Post-pandemic, illness significantly curtailed Neil’s involvement with our group. Ailments seemed to arrive thick and fast in his last months – complications from long Covid, gallstones, thrombosis afflicting a leg – and his attendance was sporadic. Nevertheless, I strongly suspect the cause of death runs deeper than straightforward bodily sickness. The relationship between psychological and physical welfare being intimate, Neil’s treatment at the hands of the previously denigrated organ of governmental persecution, Jobcentre Plus, played in my estimation a large role in his dwindling wellbeing. Readers may wish to consult preceding entries herein for the harrowing details of his nightmarish experience of claiming Universal Credit – or, not infrequently, having a claim denied through the extrajudicial thievery of mercilessly imposed sanctions. (For purposes of anonymity, Neil’s full name wasn’t used in the pieces, but it was indeed he whose ordeal they discussed.) In messages exchanged with me, Neil stated plainly that entrapment in the immiserating UC apparatus, a malevolently constructed machinery of social insecurity, was killing him. Despite jokey efforts to make light of the situation, his detestation of conscienceless JCP functionaries (in banality-of-evil cant, “advisors”) was fierce. An inquest is to be conducted at Stoke Town Hall on February 21st, and it’s to be hoped that those proceedings will shed light on the matter, even if no representative of the Department for Work and Pensions has been summoned to explain why, after application of the agency’s supposedly fair criteria of evaluation, and contrary to the assessment of NHS consultants and Neil’s own GP, a man in literally terminal condition was deemed resoundingly fit for employment. Concerning the results of said investigation, and my reaction to them, I certainly won’t fail to report in prompt fashion on this blog.
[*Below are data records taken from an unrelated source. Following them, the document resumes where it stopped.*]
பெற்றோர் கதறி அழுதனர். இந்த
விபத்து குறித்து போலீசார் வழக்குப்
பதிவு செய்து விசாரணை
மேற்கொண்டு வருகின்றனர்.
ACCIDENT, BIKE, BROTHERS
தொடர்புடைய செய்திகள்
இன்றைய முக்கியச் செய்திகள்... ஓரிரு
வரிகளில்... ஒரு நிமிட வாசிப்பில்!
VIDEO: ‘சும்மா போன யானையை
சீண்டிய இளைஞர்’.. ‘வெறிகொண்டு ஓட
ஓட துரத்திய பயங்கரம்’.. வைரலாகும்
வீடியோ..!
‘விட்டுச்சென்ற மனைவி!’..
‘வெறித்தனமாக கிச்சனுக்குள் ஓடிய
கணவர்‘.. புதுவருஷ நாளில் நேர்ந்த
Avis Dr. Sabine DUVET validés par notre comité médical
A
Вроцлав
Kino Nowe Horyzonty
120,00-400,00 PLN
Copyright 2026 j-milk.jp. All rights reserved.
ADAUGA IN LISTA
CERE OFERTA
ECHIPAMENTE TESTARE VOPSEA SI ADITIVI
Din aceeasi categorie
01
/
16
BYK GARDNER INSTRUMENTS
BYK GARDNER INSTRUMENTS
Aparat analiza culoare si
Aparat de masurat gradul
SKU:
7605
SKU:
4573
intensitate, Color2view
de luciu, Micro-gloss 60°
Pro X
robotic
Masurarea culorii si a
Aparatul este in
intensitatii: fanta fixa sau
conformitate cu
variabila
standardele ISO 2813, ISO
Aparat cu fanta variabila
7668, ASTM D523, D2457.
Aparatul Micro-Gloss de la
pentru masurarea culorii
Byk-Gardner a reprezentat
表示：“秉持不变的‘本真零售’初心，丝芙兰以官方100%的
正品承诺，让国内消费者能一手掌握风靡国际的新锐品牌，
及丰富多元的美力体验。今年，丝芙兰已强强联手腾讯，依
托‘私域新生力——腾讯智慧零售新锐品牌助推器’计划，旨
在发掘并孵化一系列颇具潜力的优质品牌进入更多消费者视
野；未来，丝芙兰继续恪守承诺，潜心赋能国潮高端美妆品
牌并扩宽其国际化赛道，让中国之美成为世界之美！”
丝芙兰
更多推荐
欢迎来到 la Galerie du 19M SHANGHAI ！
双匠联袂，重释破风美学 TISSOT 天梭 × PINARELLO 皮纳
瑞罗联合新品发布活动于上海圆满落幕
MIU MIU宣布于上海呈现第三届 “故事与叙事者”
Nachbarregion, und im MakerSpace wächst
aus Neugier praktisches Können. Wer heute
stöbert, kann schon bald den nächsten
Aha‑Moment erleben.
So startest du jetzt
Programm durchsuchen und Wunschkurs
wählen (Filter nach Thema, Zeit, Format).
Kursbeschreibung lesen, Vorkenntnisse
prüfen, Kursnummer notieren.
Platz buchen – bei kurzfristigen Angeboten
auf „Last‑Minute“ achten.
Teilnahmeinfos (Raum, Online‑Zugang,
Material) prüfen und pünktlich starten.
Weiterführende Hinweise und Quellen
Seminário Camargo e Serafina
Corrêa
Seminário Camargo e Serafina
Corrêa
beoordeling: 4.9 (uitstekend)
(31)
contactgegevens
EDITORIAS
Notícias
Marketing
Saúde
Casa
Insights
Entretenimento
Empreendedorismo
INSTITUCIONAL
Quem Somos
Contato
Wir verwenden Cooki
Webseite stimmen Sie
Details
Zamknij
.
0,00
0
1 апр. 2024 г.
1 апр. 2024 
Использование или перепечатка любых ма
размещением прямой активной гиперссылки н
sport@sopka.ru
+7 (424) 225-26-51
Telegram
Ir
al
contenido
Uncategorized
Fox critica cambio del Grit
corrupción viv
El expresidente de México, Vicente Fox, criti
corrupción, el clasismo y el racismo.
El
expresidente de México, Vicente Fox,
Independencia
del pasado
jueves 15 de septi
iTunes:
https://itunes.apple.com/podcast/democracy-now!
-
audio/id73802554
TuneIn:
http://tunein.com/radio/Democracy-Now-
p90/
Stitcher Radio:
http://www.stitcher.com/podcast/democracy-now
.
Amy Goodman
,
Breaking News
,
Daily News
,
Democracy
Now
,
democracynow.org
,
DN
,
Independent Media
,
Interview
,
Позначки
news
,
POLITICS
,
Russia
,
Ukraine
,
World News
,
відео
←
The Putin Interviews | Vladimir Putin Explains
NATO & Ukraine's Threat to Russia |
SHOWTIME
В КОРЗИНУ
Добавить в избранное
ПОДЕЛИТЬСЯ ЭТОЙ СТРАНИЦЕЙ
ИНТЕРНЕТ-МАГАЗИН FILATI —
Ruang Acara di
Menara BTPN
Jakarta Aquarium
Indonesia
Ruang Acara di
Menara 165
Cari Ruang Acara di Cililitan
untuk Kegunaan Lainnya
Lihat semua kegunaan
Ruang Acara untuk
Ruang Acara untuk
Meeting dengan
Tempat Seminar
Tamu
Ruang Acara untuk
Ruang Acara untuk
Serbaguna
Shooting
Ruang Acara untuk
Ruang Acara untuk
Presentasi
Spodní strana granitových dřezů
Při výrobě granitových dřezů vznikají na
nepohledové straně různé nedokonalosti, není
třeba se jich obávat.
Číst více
Neil’s funeral was held at Carmoutside Crematorium (see attached image) on November 1st. In addition to me and the aforementioned Mr Sweetsur, three Pathways attendees made the sombre journey to pay their respects: Phil Leese, Darren Moss, and Dominic Orosun, with Phil accompanied by his wife. That sextet, sadly, was the sum total of mourners, since Stoke-on-Trent City Council foundered in its attempt to locate next of kin. As a consequence, contrast with September’s cloying brouhaha over the demise of a colourless nonagenarian aristocrat could scarcely have been more rawly delineated; such, however, is the chasm between economic classes in these neoliberal isles. In what was the concluding service of the day, the presiding minister, the Reverend Leslie Sanderson, observed my injunction against religious sermonizing, instead adapting an email I’d sent him on the subject of Neil’s life and character. Neil was an aficionado of punk, and I was tempted as selector of fitting aural accompaniment to opt for caustic tunes by the likes of Crass or the Stranglers. In the event, I erred in the direction of propriety, and the ceremony was punctuated by a trio of Neil’s more conciliatory musical enthusiasms: to wit, the Who, Bob Dylan, and the Kinks. I expect, tolerant soul that he was, Mr Angus would have forgiven me the loss of nerve.